=== What you need to do ===
• a. Answer these questions from the maths forum question:
(i) In the table, what is the y value when x is 3?
(ii) What second difference does the writer give for 5 and 7?
(iii) What year of maths is the writer having trouble with?
• b. Write the next part of the maths forum question about first and second differences, starting after its last sentence.

** START Quoted text **

Question 884252: hey!
I am having a lot of trouble with my year 12 maths and was wondering if anyone was able to assist!
the problem solving question I have been given with, shows a table of variables being
x | 0 | 1 | 2 | 3 | 4 |
y | -3 | 0 | 5 | 12 | 21 |
for this, it then explains the first and second difference between these numbers
I understand this as the first difference is
between -3 and 5 the difference = 3 between and 0 and 5 the difference = 5, between 5 and 12 the difference = 7, and between 12 and 21 the difference = 9
the second difference then being the difference between these first difference numbers,
3 and 5 = 2
5 and 7 = 2
7 and 9 = 2
I also understand these are all constant.

** END Quoted text **
** START Data **

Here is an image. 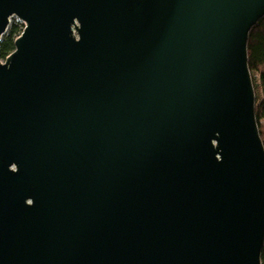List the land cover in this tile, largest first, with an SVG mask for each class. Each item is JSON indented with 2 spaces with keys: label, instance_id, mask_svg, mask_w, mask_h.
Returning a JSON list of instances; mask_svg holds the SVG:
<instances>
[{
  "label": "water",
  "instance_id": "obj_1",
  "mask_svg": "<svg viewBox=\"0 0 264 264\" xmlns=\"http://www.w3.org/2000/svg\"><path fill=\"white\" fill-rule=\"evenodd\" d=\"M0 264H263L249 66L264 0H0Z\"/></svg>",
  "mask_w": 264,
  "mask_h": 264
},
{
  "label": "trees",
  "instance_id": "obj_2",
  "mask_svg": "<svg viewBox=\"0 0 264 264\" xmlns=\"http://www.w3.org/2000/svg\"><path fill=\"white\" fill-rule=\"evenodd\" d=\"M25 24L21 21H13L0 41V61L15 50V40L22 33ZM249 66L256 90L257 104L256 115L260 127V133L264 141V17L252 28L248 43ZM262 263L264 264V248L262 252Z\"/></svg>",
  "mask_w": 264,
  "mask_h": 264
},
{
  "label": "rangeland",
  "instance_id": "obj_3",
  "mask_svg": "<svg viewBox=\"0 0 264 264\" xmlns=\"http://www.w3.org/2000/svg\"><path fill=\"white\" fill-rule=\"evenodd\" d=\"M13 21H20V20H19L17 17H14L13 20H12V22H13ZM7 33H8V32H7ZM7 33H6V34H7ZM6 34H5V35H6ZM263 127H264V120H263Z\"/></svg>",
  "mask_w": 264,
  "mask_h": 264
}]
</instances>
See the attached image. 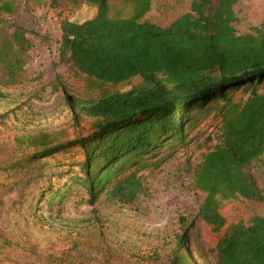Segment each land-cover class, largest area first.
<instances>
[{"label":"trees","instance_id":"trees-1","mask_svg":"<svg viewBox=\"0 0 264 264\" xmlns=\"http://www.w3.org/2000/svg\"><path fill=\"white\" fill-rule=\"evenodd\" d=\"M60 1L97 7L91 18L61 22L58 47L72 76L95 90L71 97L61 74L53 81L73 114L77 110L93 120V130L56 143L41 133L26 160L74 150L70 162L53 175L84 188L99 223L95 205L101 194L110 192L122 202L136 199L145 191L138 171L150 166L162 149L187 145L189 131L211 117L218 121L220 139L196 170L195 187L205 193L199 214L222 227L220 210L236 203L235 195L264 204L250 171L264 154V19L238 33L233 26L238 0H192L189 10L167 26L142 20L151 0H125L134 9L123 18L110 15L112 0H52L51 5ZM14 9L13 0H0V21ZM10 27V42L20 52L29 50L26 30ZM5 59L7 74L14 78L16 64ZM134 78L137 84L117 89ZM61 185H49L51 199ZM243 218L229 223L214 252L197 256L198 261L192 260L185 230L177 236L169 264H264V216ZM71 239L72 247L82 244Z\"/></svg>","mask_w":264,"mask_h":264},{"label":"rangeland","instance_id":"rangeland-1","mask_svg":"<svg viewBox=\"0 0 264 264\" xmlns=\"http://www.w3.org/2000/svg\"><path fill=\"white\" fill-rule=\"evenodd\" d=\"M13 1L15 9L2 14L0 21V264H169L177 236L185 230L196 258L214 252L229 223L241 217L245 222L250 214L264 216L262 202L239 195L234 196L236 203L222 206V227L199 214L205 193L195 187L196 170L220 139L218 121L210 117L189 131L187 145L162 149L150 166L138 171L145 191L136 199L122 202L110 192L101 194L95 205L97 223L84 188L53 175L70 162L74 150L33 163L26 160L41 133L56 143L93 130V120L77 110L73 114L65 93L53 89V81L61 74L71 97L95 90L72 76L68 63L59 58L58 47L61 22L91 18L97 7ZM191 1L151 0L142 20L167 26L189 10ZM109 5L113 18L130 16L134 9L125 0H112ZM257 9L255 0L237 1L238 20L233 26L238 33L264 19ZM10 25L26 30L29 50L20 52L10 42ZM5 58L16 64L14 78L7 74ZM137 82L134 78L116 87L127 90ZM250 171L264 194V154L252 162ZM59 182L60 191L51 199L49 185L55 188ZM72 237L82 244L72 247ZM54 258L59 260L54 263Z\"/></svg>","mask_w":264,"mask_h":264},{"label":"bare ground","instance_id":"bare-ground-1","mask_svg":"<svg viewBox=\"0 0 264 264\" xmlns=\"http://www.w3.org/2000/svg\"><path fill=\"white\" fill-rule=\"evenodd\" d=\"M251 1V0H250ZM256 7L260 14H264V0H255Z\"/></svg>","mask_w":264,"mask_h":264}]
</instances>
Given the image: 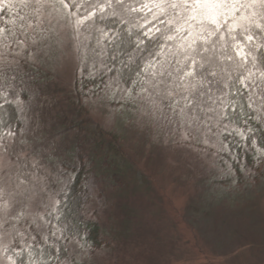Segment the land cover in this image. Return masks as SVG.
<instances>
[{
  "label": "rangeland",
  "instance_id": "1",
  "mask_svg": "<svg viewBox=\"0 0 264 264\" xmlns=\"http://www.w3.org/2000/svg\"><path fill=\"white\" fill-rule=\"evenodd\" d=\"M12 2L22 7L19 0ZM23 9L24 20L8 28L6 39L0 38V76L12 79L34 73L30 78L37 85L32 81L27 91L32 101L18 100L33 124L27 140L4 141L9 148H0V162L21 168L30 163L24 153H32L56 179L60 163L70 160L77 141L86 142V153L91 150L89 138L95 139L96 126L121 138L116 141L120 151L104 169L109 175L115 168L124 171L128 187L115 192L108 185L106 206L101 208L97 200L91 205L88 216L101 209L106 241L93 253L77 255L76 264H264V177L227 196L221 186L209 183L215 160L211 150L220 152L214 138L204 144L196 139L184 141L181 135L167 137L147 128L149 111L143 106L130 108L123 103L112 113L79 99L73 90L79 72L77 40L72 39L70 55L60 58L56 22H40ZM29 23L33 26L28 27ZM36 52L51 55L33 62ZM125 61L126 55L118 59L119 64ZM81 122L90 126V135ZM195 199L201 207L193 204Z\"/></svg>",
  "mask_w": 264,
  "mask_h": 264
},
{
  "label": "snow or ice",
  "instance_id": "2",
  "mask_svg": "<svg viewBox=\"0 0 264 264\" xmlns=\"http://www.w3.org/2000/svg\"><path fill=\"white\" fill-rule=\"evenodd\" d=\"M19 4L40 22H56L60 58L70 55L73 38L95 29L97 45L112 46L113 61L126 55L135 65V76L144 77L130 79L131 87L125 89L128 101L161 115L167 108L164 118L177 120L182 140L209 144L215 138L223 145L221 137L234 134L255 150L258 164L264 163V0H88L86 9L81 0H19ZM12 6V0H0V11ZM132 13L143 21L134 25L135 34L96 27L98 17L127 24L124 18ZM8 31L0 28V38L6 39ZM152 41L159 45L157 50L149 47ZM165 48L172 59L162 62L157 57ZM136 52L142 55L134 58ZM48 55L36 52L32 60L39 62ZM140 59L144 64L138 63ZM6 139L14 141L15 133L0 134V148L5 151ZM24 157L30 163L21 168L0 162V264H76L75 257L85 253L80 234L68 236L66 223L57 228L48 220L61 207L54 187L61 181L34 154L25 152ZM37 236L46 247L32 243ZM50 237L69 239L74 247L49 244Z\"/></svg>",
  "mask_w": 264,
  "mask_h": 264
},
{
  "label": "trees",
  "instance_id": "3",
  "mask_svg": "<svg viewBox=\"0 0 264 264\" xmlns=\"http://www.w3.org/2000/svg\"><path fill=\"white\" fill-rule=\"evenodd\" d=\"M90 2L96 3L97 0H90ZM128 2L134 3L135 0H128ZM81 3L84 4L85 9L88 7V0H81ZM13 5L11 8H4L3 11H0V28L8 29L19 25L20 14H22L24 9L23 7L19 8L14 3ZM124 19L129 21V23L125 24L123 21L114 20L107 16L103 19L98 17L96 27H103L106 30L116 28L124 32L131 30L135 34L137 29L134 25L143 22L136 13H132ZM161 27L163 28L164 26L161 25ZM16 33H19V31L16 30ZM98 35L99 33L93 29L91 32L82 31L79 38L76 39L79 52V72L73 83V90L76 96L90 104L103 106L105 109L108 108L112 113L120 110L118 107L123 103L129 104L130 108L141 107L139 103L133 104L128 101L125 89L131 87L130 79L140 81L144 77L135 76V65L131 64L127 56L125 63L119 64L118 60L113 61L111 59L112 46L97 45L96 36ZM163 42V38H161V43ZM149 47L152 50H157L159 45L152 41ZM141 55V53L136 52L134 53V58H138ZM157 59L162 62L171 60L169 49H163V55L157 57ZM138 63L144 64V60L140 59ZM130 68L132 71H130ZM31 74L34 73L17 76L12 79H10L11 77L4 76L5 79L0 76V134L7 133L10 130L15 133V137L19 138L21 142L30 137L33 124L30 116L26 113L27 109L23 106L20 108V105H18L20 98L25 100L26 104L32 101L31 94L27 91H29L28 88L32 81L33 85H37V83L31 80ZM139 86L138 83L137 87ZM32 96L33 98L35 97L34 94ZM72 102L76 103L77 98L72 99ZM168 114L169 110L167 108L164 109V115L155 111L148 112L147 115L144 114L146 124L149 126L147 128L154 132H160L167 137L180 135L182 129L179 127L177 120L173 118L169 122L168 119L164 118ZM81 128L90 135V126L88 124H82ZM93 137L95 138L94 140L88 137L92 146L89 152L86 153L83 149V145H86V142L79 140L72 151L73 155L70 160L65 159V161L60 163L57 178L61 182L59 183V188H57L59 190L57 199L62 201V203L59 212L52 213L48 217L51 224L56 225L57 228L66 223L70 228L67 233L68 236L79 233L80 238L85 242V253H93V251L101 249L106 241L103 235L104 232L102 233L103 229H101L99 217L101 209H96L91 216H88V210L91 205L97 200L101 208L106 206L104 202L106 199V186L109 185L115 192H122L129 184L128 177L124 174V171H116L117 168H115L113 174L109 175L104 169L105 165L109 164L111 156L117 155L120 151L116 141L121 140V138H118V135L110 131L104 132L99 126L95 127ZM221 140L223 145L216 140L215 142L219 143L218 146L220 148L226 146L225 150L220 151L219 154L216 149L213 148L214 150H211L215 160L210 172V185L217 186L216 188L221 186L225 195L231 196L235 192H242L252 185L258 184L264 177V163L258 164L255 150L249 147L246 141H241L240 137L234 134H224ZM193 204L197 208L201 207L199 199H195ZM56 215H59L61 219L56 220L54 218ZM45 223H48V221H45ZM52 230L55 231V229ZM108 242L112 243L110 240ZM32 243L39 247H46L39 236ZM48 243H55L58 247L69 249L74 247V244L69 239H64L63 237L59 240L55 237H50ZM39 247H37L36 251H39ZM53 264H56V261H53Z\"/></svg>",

** END Data **

=== Outputs ===
• a.
(i) 12
(ii) 2
(iii) Year 12

• b.
so, the question has given us the rule of y=ax^2 + bx + c which I know is a general function
it then explains that the first row of entries is obtained by substituting the x values into the rule and said that when x = 1 you just substitute that into the equation. being -> y=a(1) + b(1) + c
which then simplifies into a + b + c
the next part then says that the second row of entries (or the first difference in the pattern) is obtained by subtracting consecutive entries in the first row
my first question being - what and where are the consecutive entries ?
my second question being that the example then substitutes to
4a + 2b + c - (a + b + c) = 3a + b
I am unsure of where these substitutions (being the 4a and 2b) have come from ?
sorry for the very long explanation but I would be very grateful for an answer!
thank you for you're time
:)
Found 2 solutions by Fombitz, rothauserc:
Answer by Fombitz(32388)   (Show Source):
Answer by rothauserc(4718)  (Show Source):
You can put this solution on YOUR website! we are dealing with a quadratic sequence and we work with the y values
y | -3 | 0 | 5 | 12 | 21 |
first difference is 3 5 7 9 (subtract first y value from second y value, second y value from third y value, ....)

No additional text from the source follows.